Vala is very interesting but I wouldn't use it because it doesn't look mature enough. The website looks like it's incomplete, there doesn't seem to be much tool support, there doesn't seem to be much of a community around it and documentation is lacking.
Edited 2010-02-09 23:54 UTC
Then I advise you to go back to your compiler design classes, since you seem to have missed quite a few of them.
All languages have runtimes!
Assembly - The microcode used by the processor to perform all steps required by the each instruction
C - The code that usually lives in crt0 and allows main() to be called from the OS, execution of atexit() registed callbacks, sbr() style of memory management from malloc and friends
C++ - Same as C, plus the code to ensure proper initialization of constructors for static objects, object construction/destruction, management of stack unwinding for exceptions
Should I carry on with more examples?
A runtime is more than just people know JVM or CLR for. It is all the required library infrastructure a language needs to exist.

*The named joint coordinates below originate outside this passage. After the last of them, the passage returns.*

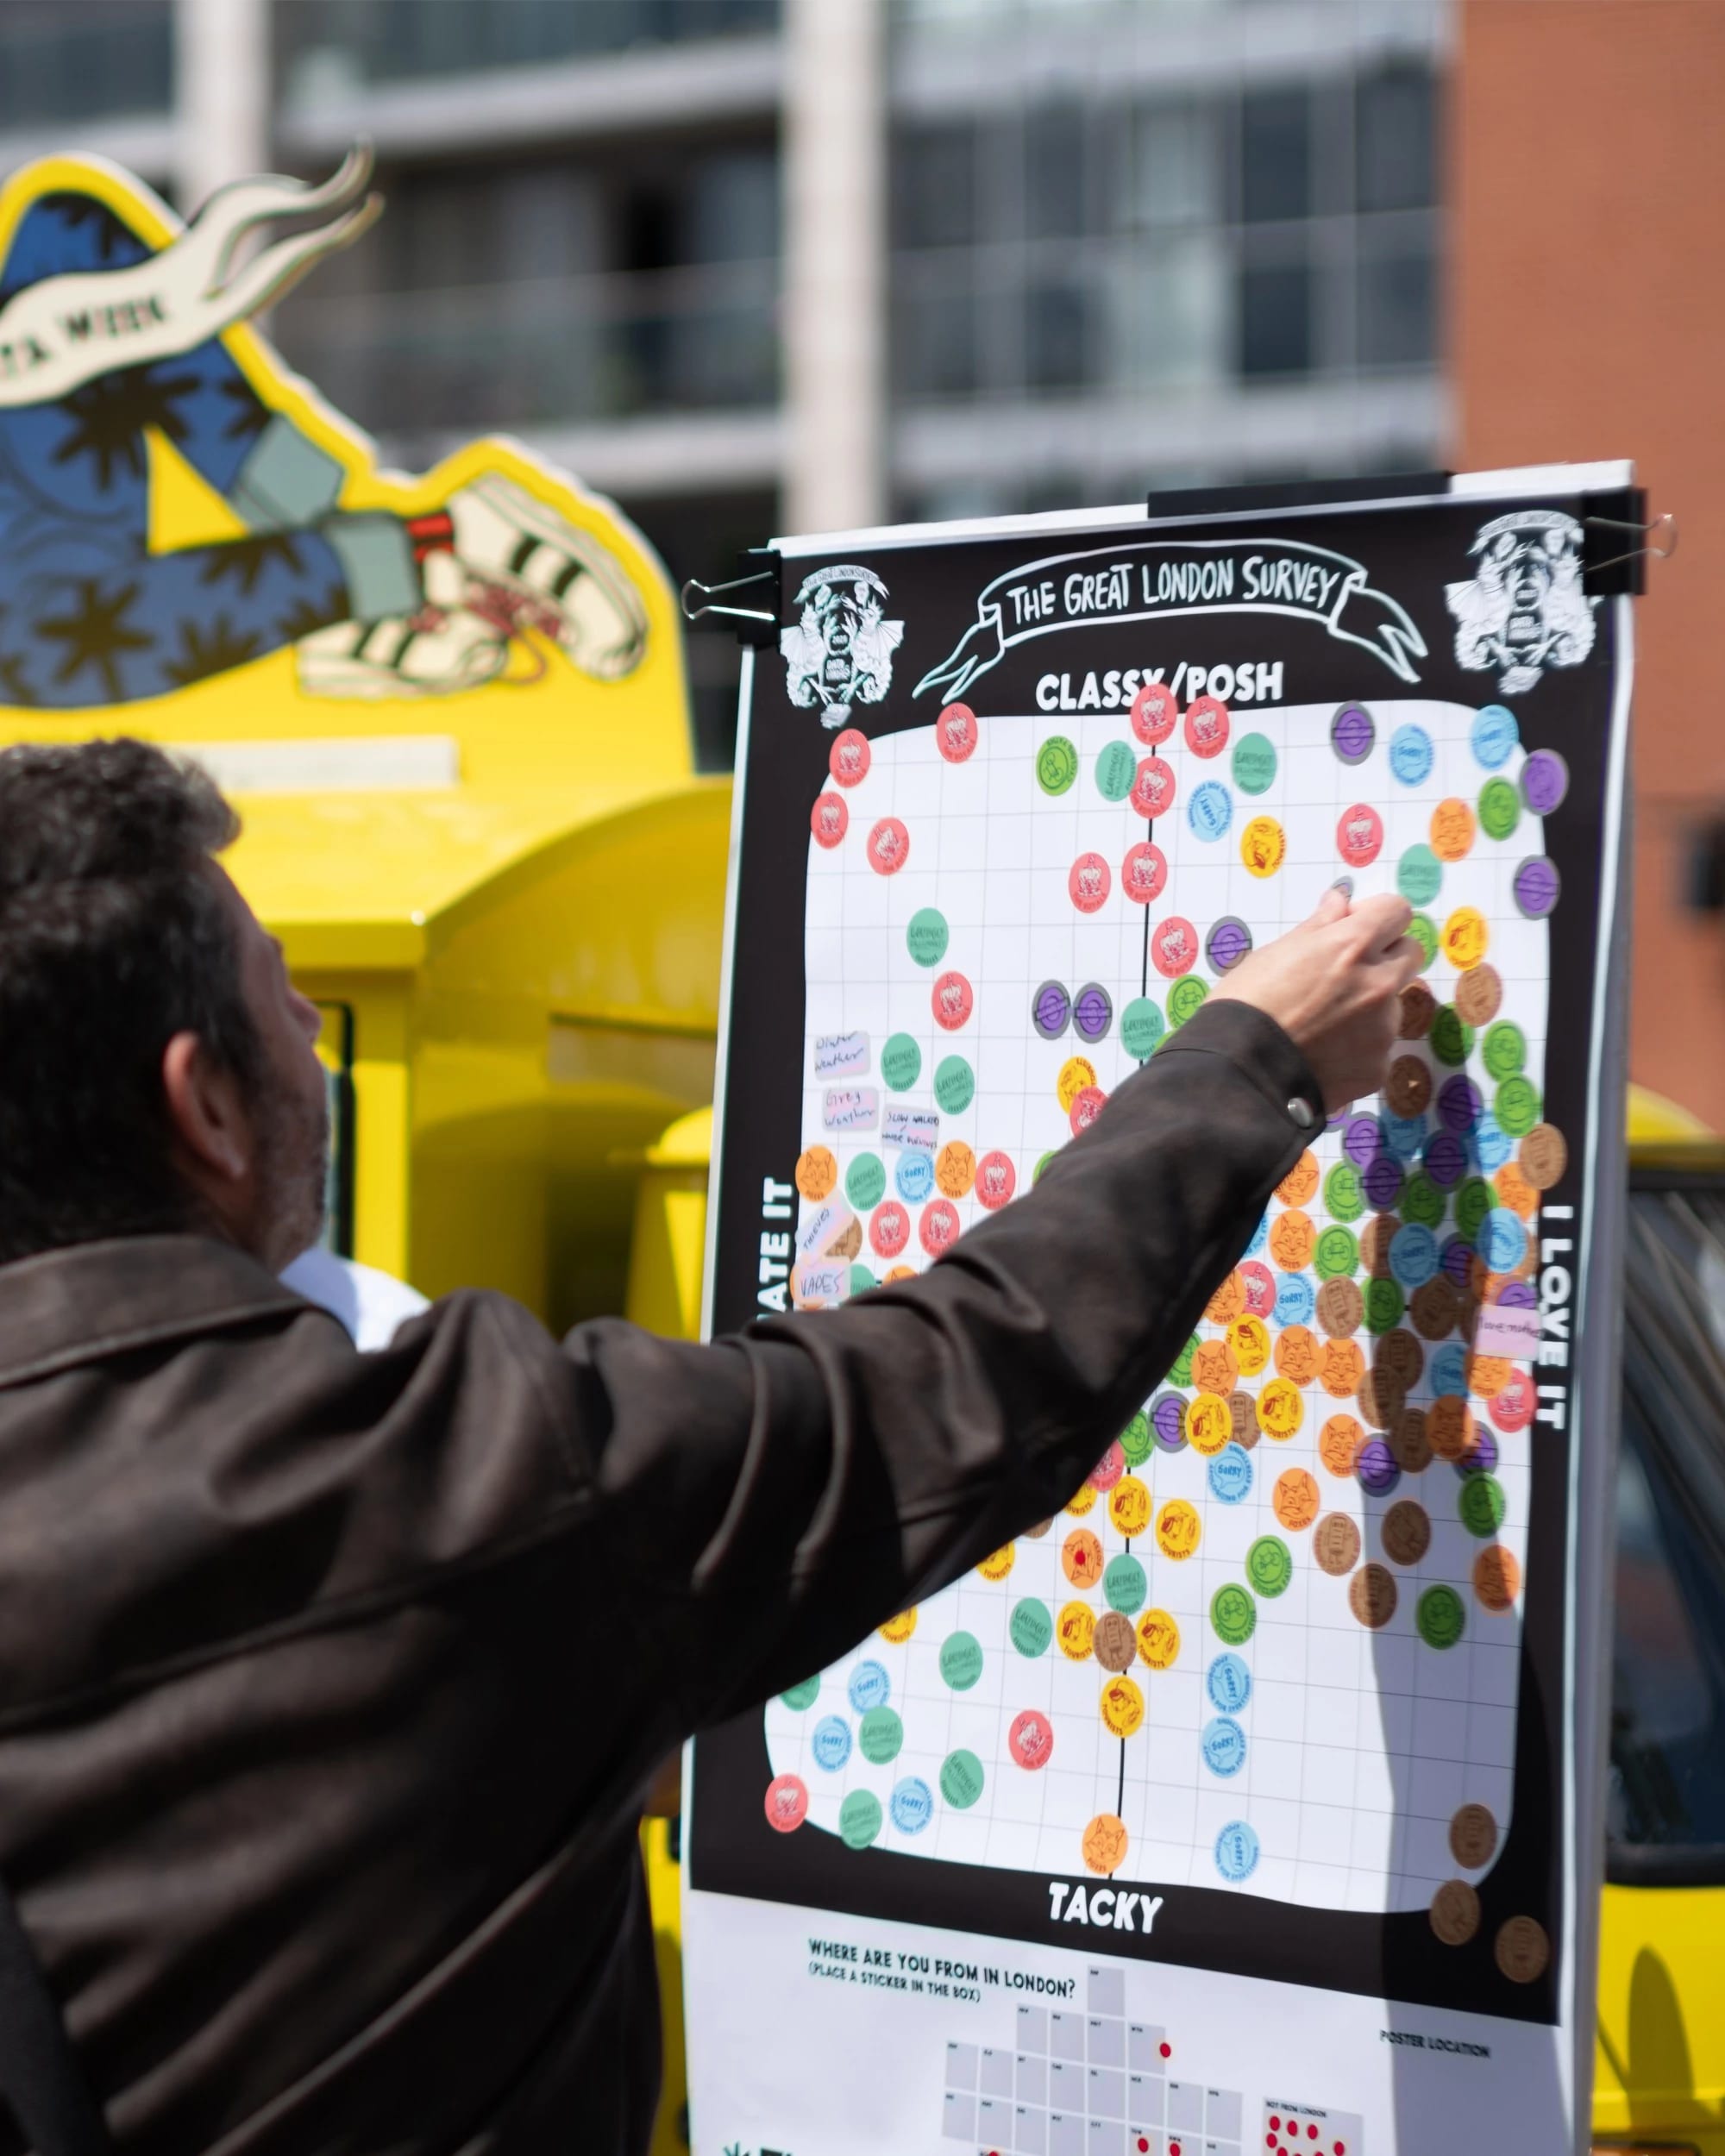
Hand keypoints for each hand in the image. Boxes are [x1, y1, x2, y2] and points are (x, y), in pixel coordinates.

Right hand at [1210, 886, 1423, 1110]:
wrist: (1237, 1074)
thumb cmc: (1244, 1005)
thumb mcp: (1273, 954)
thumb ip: (1318, 928)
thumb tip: (1340, 904)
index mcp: (1351, 947)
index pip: (1395, 910)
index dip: (1374, 916)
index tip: (1351, 928)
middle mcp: (1377, 984)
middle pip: (1410, 953)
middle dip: (1384, 956)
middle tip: (1345, 973)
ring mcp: (1383, 1029)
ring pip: (1392, 1004)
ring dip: (1368, 1006)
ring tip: (1322, 1025)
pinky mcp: (1378, 1068)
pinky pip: (1378, 1046)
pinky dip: (1357, 1047)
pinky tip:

For example, on embedded systems the languages sometimes target directly the hardware, without any OS support. On those cases, the required infrastructure to start the application and interface with the hardware is the runtime.
Again, please remember to attend your compiler classes.





Member since:
2005-07-08
All programming languages have runtimes. They can be bigger or smaller, simple or complex, but that is all.